NOTE: There is also a village named Wortley in or near Leeds, Yorkshire.

the text in this section is copied from an article in Wikipedia

Wortley is a village and civil parish in the Metropolitan Borough of Barnsley, South Yorkshire, England. At the 2001 census it had a population of 579. Wortley is mentioned in the 1086 Domesday Book as Wirtleie.

Wortley grew up as a settlement where the Sheffield to Halifax road crossed the Cheshire to Rotherham route. In 1250, a Sunday market was briefly established, but this was quickly suppressed by the monks who owned the right to hold markets in Barnsley. In 1307, the village finally received a Royal Charter to hold a weekly Thursday market and an annual three-day fair at Whitsun. The market and fair both soon ceased, and an eighteenth-century attempt to revive the fair was unsuccessful.
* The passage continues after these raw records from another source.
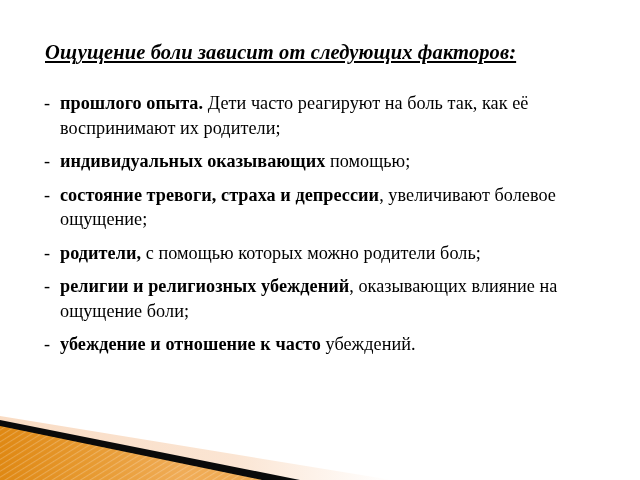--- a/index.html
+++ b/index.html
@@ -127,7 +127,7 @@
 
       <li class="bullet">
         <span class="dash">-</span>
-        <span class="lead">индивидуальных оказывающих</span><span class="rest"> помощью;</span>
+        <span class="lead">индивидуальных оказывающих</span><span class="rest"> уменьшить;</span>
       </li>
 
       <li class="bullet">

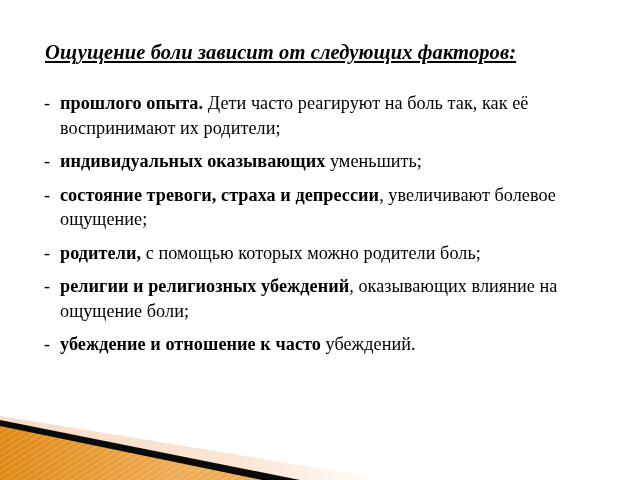--- a/index.html
+++ b/index.html
@@ -147,7 +147,7 @@
 
       <li class="bullet">
         <span class="dash">-</span>
-        <span class="lead">убеждение и отношение к часто</span><span class="rest"> убеждений.</span>
+        <span class="lead">уменьшить и отношение к боли</span><span class="rest"> убеждений.</span>
       </li>
 
     </ul>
The village is famous for the Wortley Top Forge, which dates back to the time of the Industrial Revolution, but is most famous for the notorious highwayman Swift Nick (John Nevison, 1639 - 1684) who was born and raised there. It was really he (and not Dick Turpin) who made the infamous ride on horseback from London to York in order to establish an alibi for a robbery. Until 1987, Wortley was home to the Earl of Wharncliffe.

Located in Wortley is Wortley Hall. The parish contains the hamlet of Bromley.

Until 1974 Wortley was a part of the Wortley Rural District in the West Riding of Yorkshire.